Word for word, write out all of the data below.

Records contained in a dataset
Start of Block

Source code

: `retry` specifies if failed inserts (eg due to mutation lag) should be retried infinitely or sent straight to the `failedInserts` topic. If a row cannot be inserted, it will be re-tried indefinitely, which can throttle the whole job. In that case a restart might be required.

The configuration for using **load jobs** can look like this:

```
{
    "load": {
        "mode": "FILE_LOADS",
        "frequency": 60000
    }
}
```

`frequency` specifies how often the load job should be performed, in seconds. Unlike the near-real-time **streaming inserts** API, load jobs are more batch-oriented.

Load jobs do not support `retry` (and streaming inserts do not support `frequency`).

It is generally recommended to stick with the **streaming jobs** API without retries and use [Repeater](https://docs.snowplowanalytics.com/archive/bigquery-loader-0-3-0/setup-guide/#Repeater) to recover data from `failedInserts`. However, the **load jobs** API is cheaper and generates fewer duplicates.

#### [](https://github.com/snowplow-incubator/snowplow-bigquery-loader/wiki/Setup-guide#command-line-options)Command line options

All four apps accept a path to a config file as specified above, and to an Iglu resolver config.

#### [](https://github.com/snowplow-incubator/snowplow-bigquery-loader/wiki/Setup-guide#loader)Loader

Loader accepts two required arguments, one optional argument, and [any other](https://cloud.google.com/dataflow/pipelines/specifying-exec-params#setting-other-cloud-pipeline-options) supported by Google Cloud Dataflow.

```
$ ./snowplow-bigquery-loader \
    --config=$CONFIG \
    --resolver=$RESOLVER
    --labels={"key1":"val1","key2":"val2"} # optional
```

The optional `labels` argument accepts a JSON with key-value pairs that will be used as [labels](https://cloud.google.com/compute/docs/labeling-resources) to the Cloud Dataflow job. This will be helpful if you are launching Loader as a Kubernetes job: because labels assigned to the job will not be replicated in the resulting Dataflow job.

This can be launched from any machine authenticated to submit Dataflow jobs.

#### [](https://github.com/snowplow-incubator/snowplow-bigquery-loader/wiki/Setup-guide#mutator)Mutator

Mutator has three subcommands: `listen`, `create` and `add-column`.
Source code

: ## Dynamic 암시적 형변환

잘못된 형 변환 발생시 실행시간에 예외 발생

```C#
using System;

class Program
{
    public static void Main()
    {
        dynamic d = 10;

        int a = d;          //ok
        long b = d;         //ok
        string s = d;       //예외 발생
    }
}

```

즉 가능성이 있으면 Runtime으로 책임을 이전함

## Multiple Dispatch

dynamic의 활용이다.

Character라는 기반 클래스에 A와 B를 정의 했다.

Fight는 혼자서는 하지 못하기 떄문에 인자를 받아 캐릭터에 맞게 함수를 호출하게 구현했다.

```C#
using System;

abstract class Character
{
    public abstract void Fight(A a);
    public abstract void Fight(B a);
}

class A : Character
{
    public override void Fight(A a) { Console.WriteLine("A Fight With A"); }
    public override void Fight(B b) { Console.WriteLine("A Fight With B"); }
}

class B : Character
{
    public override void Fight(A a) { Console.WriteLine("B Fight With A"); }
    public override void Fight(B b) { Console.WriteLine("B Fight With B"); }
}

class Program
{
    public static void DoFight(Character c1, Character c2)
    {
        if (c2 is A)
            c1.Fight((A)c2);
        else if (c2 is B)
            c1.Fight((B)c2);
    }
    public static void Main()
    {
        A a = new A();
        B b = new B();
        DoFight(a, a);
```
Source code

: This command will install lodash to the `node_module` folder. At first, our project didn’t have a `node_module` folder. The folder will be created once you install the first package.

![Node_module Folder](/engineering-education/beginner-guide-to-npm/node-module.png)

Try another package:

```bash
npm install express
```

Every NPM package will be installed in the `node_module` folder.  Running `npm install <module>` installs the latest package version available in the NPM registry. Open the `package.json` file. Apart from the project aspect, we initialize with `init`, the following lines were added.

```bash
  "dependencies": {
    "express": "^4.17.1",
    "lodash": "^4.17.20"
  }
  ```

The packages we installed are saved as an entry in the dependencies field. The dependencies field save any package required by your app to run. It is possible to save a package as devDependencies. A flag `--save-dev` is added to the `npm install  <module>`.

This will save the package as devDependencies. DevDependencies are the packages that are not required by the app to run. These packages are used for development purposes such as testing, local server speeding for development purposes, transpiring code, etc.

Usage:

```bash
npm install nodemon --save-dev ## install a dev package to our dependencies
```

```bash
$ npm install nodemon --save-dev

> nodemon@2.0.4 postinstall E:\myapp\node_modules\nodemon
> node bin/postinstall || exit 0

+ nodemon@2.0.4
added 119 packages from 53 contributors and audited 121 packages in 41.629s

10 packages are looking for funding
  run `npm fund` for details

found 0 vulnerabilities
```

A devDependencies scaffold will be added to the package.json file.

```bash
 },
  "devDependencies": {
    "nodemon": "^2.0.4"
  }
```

End of Block

Written solution:
Source code

: `retry` specifies if failed inserts (eg due to mutation lag) should be retried infinitely or sent straight to the `failedInserts` topic. If a row cannot be inserted, it will be re-tried indefinitely, which can throttle the whole job. In that case a restart might be required.

The configuration for using **load jobs** can look like this:

```
{
    "load": {
        "mode": "FILE_LOADS",
        "frequency": 60000
    }
}
```

`frequency` specifies how often the load job should be performed, in seconds. Unlike the near-real-time **streaming inserts** API, load jobs are more batch-oriented.

Load jobs do not support `retry` (and streaming inserts do not support `frequency`).

It is generally recommended to stick with the **streaming jobs** API without retries and use [Repeater](https://docs.snowplowanalytics.com/archive/bigquery-loader-0-3-0/setup-guide/#Repeater) to recover data from `failedInserts`. However, the **load jobs** API is cheaper and generates fewer duplicates.

#### [](https://github.com/snowplow-incubator/snowplow-bigquery-loader/wiki/Setup-guide#command-line-options)Command line options

All four apps accept a path to a config file as specified above, and to an Iglu resolver config.

#### [](https://github.com/snowplow-incubator/snowplow-bigquery-loader/wiki/Setup-guide#loader)Loader

Loader accepts two required arguments, one optional argument, and [any other](https://cloud.google.com/dataflow/pipelines/specifying-exec-params#setting-other-cloud-pipeline-options) supported by Google Cloud Dataflow.

```
$ ./snowplow-bigquery-loader \
    --config=$CONFIG \
    --resolver=$RESOLVER
    --labels={"key1":"val1","key2":"val2"} # optional
```

The optional `labels` argument accepts a JSON with key-value pairs that will be used as [labels](https://cloud.google.com/compute/docs/labeling-resources) to the Cloud Dataflow job. This will be helpful if you are launching Loader as a Kubernetes job: because labels assigned to the job will not be replicated in the resulting Dataflow job.

This can be launched from any machine authenticated to submit Dataflow jobs.

#### [](https://github.com/snowplow-incubator/snowplow-bigquery-loader/wiki/Setup-guide#mutator)Mutator

Mutator has three subcommands: `listen`, `create` and `add-column`.
Source code

: ## Dynamic 암시적 형변환

잘못된 형 변환 발생시 실행시간에 예외 발생

```C#
using System;

class Program
{
    public static void Main()
    {
        dynamic d = 10;

        int a = d;          //ok
        long b = d;         //ok
        string s = d;       //예외 발생
    }
}

```

즉 가능성이 있으면 Runtime으로 책임을 이전함

## Multiple Dispatch

dynamic의 활용이다.

Character라는 기반 클래스에 A와 B를 정의 했다.

Fight는 혼자서는 하지 못하기 떄문에 인자를 받아 캐릭터에 맞게 함수를 호출하게 구현했다.

```C#
using System;

abstract class Character
{
    public abstract void Fight(A a);
    public abstract void Fight(B a);
}

class A : Character
{
    public override void Fight(A a) { Console.WriteLine("A Fight With A"); }
    public override void Fight(B b) { Console.WriteLine("A Fight With B"); }
}

class B : Character
{
    public override void Fight(A a) { Console.WriteLine("B Fight With A"); }
    public override void Fight(B b) { Console.WriteLine("B Fight With B"); }
}

class Program
{
    public static void DoFight(Character c1, Character c2)
    {
        if (c2 is A)
            c1.Fight((A)c2);
        else if (c2 is B)
            c1.Fight((B)c2);
    }
    public static void Main()
    {
        A a = new A();
        B b = new B();
        DoFight(a, a);
```
Source code

: This command will install lodash to the `node_module` folder. At first, our project didn’t have a `node_module` folder. The folder will be created once you install the first package.

![Node_module Folder](/engineering-education/beginner-guide-to-npm/node-module.png)

Try another package:

```bash
npm install express
```

Every NPM package will be installed in the `node_module` folder.  Running `npm install <module>` installs the latest package version available in the NPM registry. Open the `package.json` file. Apart from the project aspect, we initialize with `init`, the following lines were added.

```bash
  "dependencies": {
    "express": "^4.17.1",
    "lodash": "^4.17.20"
  }
  ```

The packages we installed are saved as an entry in the dependencies field. The dependencies field save any package required by your app to run. It is possible to save a package as devDependencies. A flag `--save-dev` is added to the `npm install  <module>`.

This will save the package as devDependencies. DevDependencies are the packages that are not required by the app to run. These packages are used for development purposes such as testing, local server speeding for development purposes, transpiring code, etc.

Usage:

```bash
npm install nodemon --save-dev ## install a dev package to our dependencies
```

```bash
$ npm install nodemon --save-dev

> nodemon@2.0.4 postinstall E:\myapp\node_modules\nodemon
> node bin/postinstall || exit 0

+ nodemon@2.0.4
added 119 packages from 53 contributors and audited 121 packages in 41.629s

10 packages are looking for funding
  run `npm fund` for details

found 0 vulnerabilities
```

A devDependencies scaffold will be added to the package.json file.

```bash
 },
  "devDependencies": {
    "nodemon": "^2.0.4"
  }
```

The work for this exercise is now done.